6.1. Non sussiste il vizio di omessa pronuncia, avendo la Corte territoriale pronunciato su tutto il danno non patrimoniale, compresi i profili esistenziali relazionali pregiudizievoli (cosi’ al primo periodo in particolare di pg. 19 della sentenza), in applicazione dei principi giurisprudenziali in ordine alla natura unitaria ed omnicomprensiva del danno non patrimoniale, da interpretare nel senso che esso puo’ riferirsi a qualsiasi lesione di un interesse o valore costituzionalmente protetto non suscettibile di valutazione economica, con il conseguente obbligo per il giudice di merito di tenere conto, a fini risarcitori, di tutte le conseguenze in peius derivanti dall’evento di danno, nessuna esclusa, e con il concorrente limite di evitare duplicazioni attribuendo nomi diversi a pregiudizi identici, con valutazione in concreto delle sue distinte conseguenze sui piani della salute, della sua sfera interiore e dinamico – relazionale (Cass. 28 settembre 2018, n. 23469).
Ed essa lo ha quindi correttamente determinato sulla base delle tabelle del Tribunale di Milano (Cass. 28 giugno 2018, n. 17018): cosi’ avendo provveduto ad un accertamento di spettanza del giudice di merito, adeguatamente motivato (per le ragioni da pg. 19 a pg. 21 della sentenza), insindacabile in sede di legittimita’ (Cass. 12 maggio 2009, n. 10864).
6.2. Neppure ricorre, infine, l’omesso esame di un fatto storico, alla stregua del novellato testo dell’articolo 360 c.p.c., comma 1, n. 5 (Cass. s.u. 7 aprile 2014, n. 8053), prospettando piuttosto il mezzo l’inammissibile contestazione di una valutazione giuridica.

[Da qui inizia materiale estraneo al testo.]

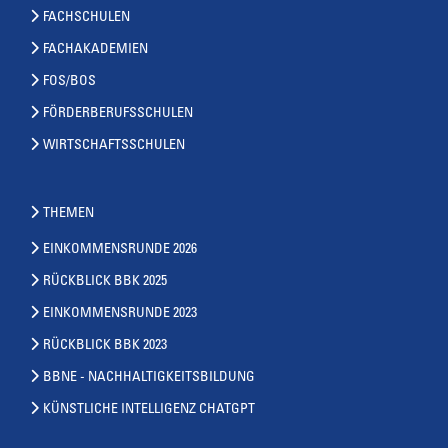
FACHSCHULEN
FACHAKADEMIEN
FOS/BOS
FÖRDERBERUFSSCHULEN
WIRTSCHAFTSSCHULEN
THEMEN
EINKOMMENSRUNDE 2026
RÜCKBLICK BBK 2025
EINKOMMENSRUNDE 2023
RÜCKBLICK BBK 2023
BBNE - NACHHALTIGKEITSBILDUNG
KÜNSTLICHE INTELLIGENZ CHATGPT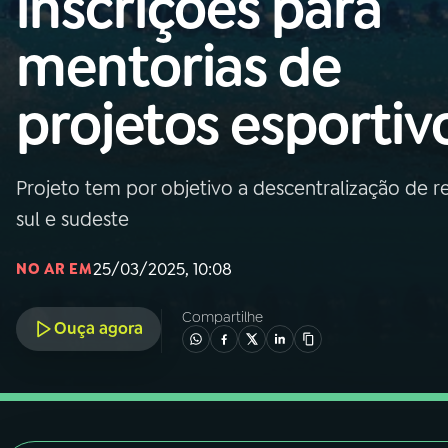
inscrições para
Nacional
mentorias de
01
INÍCIO
projetos esportiv
02
A RÁDIO
Projeto tem por objetivo a descentralização d
03
PROGRAMAÇÃO
sul e sudeste
04
PROGRAMAS
25/03/2025, 10:08
NO AR EM
Compartilhe
05
PODCASTS
Ouça agora
06
VIDEOCASTS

7. Dalle superiori argomentazioni discende l’accoglimento dei primi due motivi di ricorso, rigettato il terzo, con la cassazione della sentenza, in relazione ai motivi accolti e rinvio, anche per la regolazione delle spese del giudizio di legittimita’, alla Corte d’appello di Salerno in diversa composizione.

P.Q.M.

accoglie i primi due motivi di ricorso, rigettato il terzo; cassa la sentenza, in relazione ai motivi accolti e rinvia, anche per la regolazione delle spese del giudizio di legittimita’, alla Corte d’appello di Salerno in diversa composizione.